Qui Virtus Entella: l'inespugnabile fortino del Sannazzari
La Virtus Entella, così denominata in onore dell'omonimo fiume ligure citato fin dai testi di Tolomeo, è la rappresentazione di un fenomeno sportivo rimasto per decenni nell'anonimato, ma che negli ultimi 10 anni ha saputo sgomitare ed emergere tra nomi ben più blasonati. La squadra di Chiavari disputa in questa stagione il suo settimo campionato di Serie B, tutti concentrati dalla stagione 2014-15, quando il progetto del patron Antonio Gozzi progredì fino a un livello calcistico che questa cittadina di 27 000 abitanti in passato non avrebbe neanche sognato. Diverse salvezze agevoli (con il nono posto del 2016 come miglior piazzamento storico), qualche nome di spicco a calcare il campo dello Stadio Enrico Sannazzari (da Caputo a Zaniolo, persino il Capitano rosanero Matteo Brunori) e una cadetteria ritrovata lo scorso aprile stravincendo il Girone B di C lasciandosi alle spalle Ternana e Pescara.

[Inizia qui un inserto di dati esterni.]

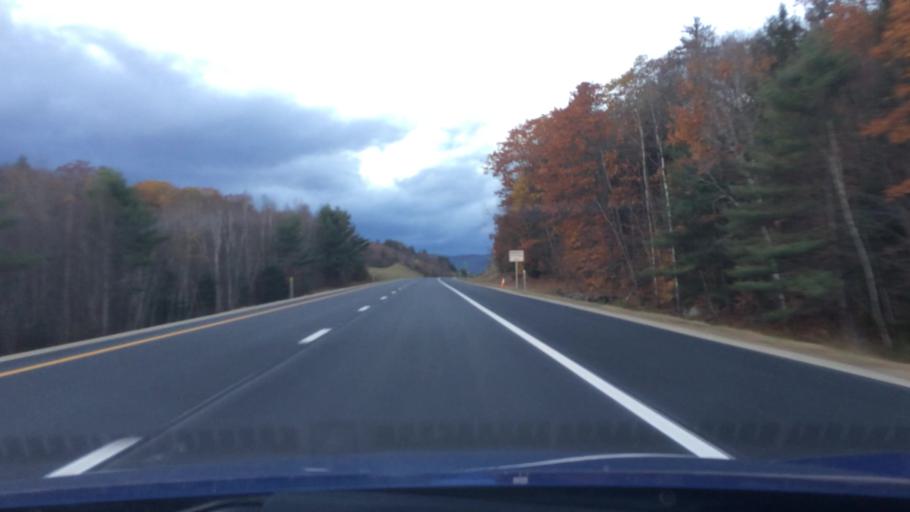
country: US
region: New Hampshire
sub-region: Grafton County
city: Thornton
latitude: 43.8843
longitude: -71.6785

Salutato Fabio Gallo, che quest'anno sembra potersi ripetere alla guida del Vicenza, la panchina biancoceleste è stata affidata all'emergente Andrea Chiappella, classe 1987, noto per gli ottimi risultati conseguiti come allenatore della Giana Erminio in Serie C. Scelta coraggiosa da parte della società, che al momento sta offrendo risposte incoraggianti da un gruppo riconfermato in diversi effettivi dalla trionfale cavalcata promozione, con qualche aggiunta di esperienza come Simone Colombi per la porta o Ahmad Benali a centrocampo; Luca Parodi, capitano da oltre 120 presenze, Ivan Marconi, indimenticato a Palermo, il difensore goleador Andrea Tiritiello, miglior marcatore di squadra con 5 reti, sono alcuni dei punti di riferimento di un gruppo volitivo, intraprendente, che in queste prime 12 giornate sta mantenendo una media da salvezza, soprattutto grazie al rendimento interno: tra le mura amiche infatti l'Entella ha raccolto 12 dei 14 punti complessivi, risultando la quinta forza della Serie B in questo dato, al pari di Reggiana e Palermo.

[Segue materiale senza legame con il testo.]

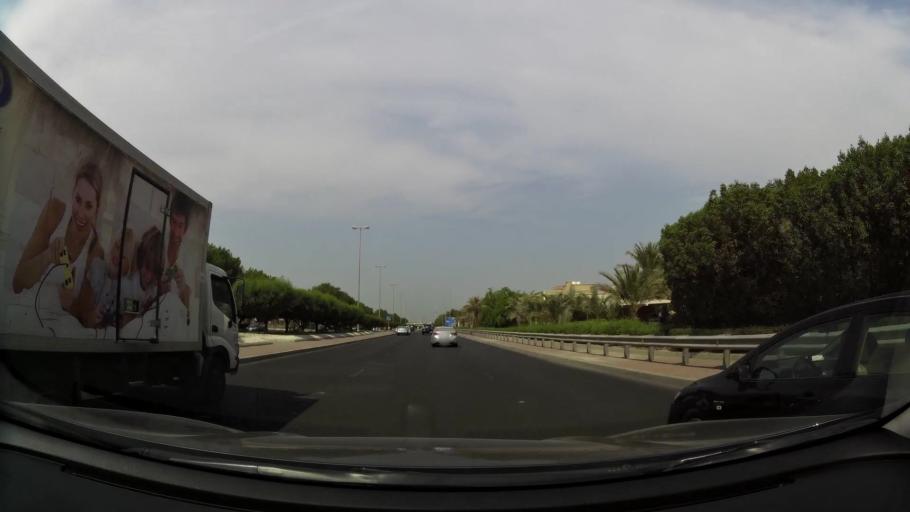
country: KW
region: Muhafazat Hawalli
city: Hawalli
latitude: 29.3148
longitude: 47.9959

Mister Chiappella adotterà uno schieramento con la difesa a 3, davanti al portiere Colombi, composta indiscutibilmente dai pilastri Parodi, Marconi e Tiritiello; in mezzo al campo la qualità di Benali darà vivacità alla manovra, con il centrocampista libico che sarà affiancato da Dalla Vecchia, mentre come esterni agiranno Bariti e Di Mario; in avanti, ad assistere il terminale offensivo classe 2003 Debenedetti, ci saranno Franzoni e Tommaso Fumagalli, che lo scorso anno punì i rosanero, al Barbera, con la maglia del Cosenza.